Before my sophomore year, I decided I was going to have to switch majors. So, I started thinking about subjects that interested me. I thought about my childhood and how I would always excel in my writing and literature classes. I thought back to the diary I used to write in every day. It occurred to me that I liked writing. I just didn’t know what type of writing I liked to do. Thoughts like those made me decide to switch my major to English Communications.

When declaring an English Communications major, a person must choose one out of the four tracks in communications: Creative writing, Journalism, films studies, or technical communications. Neither creative writing or film studies caught my attention, so I decided to give Journalism a try.

In Spring 2016, I took a speech communications and a newswriting course. I found it interesting that both had similarities. In speech and news writing I was taught to introduce the “lead” at the beginning of a presentation or story. As I kept practicing this type of writing, I developed a penchant for it.

At the end of the semester, I received an A for both courses. I put in a lot of effort in both courses not only for the grade, but because I was genuinely interested in the material being taught. That is when I had the sudden realization that I enjoy writing non-fiction. I like writing about how-to do things. I like to inform people on current events and news. I like to write about new places opening around town. I like to write about my surroundings.
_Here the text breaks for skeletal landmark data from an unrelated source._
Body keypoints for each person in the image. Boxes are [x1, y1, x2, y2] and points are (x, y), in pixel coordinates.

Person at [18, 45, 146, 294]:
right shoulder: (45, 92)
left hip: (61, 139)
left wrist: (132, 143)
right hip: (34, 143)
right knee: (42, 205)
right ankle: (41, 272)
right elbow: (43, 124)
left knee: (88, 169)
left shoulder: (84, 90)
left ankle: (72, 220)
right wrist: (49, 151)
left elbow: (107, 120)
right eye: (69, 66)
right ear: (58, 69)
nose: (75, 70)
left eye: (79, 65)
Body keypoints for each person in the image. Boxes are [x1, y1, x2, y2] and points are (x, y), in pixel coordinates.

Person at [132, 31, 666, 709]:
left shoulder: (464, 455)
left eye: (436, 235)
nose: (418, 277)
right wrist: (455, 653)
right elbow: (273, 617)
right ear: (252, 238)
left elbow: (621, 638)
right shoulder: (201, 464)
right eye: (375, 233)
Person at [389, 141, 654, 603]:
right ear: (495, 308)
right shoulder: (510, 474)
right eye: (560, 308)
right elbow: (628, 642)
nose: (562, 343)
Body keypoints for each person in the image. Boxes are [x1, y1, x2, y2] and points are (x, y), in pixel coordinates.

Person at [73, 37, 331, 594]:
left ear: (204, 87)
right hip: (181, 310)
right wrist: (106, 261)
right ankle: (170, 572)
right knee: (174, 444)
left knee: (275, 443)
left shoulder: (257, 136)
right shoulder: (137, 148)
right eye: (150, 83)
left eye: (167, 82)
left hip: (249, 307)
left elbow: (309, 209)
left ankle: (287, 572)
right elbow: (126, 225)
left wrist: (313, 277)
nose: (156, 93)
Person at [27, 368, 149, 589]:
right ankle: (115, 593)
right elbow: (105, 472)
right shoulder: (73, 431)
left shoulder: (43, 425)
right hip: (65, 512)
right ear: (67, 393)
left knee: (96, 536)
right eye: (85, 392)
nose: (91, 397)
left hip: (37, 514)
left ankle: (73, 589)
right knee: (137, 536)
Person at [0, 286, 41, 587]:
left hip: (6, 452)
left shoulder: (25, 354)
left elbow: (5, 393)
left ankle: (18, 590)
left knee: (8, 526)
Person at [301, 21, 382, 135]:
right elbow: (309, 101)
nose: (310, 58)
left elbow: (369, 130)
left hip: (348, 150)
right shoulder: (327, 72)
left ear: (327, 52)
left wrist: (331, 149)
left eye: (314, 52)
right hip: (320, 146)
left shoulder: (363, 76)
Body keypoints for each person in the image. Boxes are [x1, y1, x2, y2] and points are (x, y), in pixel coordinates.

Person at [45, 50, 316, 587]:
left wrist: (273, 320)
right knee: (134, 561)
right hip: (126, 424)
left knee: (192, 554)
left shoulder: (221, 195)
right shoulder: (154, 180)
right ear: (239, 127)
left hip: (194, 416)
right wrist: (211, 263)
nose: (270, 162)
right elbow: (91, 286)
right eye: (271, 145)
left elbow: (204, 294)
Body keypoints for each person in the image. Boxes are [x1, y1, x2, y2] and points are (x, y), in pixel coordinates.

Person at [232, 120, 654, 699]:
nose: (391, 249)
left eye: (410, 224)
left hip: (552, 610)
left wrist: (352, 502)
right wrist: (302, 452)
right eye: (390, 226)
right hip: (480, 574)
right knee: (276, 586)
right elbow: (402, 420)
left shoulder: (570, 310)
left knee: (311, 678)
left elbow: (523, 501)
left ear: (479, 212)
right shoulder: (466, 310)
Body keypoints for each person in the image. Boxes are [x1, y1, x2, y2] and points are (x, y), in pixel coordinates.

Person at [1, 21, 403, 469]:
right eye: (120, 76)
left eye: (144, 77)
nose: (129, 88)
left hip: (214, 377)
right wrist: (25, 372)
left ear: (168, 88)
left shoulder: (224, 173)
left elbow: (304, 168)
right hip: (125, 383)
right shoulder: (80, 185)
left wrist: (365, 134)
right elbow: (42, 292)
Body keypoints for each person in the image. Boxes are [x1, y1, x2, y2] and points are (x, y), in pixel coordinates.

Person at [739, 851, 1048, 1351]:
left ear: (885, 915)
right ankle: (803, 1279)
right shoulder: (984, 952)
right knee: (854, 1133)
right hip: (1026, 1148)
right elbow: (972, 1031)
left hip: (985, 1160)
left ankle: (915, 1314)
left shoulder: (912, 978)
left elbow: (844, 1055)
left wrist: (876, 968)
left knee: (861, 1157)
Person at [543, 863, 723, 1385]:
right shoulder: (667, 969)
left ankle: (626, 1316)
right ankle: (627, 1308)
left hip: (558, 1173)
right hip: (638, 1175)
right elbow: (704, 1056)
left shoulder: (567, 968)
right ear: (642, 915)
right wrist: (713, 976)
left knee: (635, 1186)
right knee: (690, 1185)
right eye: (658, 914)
People say curiosity and experiences make a great journalist. It may be true. I am always looking to learn from my surroundings and experiences. Once I experience something (good or bad). I want to remember it forever. Currently, I do this by journaling like I did when I was ten and by writing for newspapers. Writing non-fiction allows me to record the experiences of others and mine. This is why I am an English Communications major with a focus in Journalism.